Work order: Find the line below that contains "рахования Ленинградской". Transcribe it and every line after it exactly, adding nothing.

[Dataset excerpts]
•••

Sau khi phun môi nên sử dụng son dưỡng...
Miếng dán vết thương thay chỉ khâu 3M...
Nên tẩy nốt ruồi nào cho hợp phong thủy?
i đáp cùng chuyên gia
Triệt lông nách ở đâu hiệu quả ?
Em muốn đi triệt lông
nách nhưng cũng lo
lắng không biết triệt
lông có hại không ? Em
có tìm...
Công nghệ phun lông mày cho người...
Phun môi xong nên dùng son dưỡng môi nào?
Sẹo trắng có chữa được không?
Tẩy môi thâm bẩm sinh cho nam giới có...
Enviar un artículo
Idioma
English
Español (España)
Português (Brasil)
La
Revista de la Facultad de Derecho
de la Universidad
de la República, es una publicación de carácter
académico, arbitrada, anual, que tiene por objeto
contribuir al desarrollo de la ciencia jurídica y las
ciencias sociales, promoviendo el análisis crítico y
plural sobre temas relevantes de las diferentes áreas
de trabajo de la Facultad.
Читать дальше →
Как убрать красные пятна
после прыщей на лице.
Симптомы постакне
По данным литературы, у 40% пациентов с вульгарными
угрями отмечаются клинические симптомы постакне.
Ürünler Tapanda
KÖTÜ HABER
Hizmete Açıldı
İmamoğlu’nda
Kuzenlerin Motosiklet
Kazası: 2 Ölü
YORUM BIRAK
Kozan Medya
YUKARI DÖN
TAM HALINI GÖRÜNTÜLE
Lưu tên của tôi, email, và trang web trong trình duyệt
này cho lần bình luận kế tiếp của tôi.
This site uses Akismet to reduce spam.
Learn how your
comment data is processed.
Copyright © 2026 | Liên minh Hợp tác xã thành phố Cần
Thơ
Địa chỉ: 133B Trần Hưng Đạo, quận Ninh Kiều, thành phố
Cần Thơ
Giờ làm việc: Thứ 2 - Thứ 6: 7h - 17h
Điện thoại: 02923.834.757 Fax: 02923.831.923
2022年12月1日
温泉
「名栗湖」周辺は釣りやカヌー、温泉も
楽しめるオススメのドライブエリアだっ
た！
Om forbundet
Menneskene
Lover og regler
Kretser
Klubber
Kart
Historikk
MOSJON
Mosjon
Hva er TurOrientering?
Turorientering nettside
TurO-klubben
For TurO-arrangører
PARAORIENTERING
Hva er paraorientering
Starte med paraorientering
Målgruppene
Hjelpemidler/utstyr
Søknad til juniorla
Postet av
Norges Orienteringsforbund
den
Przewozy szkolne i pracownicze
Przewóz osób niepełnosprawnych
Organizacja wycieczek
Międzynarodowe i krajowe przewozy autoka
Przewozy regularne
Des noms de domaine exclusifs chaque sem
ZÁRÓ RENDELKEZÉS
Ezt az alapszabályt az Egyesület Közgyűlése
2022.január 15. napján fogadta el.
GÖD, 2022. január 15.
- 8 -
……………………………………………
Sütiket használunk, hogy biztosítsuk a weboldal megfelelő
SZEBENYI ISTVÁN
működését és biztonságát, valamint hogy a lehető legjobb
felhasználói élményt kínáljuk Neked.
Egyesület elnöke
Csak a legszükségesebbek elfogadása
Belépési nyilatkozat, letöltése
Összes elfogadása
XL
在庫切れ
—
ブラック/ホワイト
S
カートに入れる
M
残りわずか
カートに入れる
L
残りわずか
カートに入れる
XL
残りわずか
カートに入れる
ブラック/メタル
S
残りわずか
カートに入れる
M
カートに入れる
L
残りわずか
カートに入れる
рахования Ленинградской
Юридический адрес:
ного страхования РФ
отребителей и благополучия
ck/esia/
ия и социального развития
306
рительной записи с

•••

Response to this exercise:
рахования Ленинградской
Юридический адрес:
ного страхования РФ
отребителей и благополучия
ck/esia/
ия и социального развития
306
рительной записи с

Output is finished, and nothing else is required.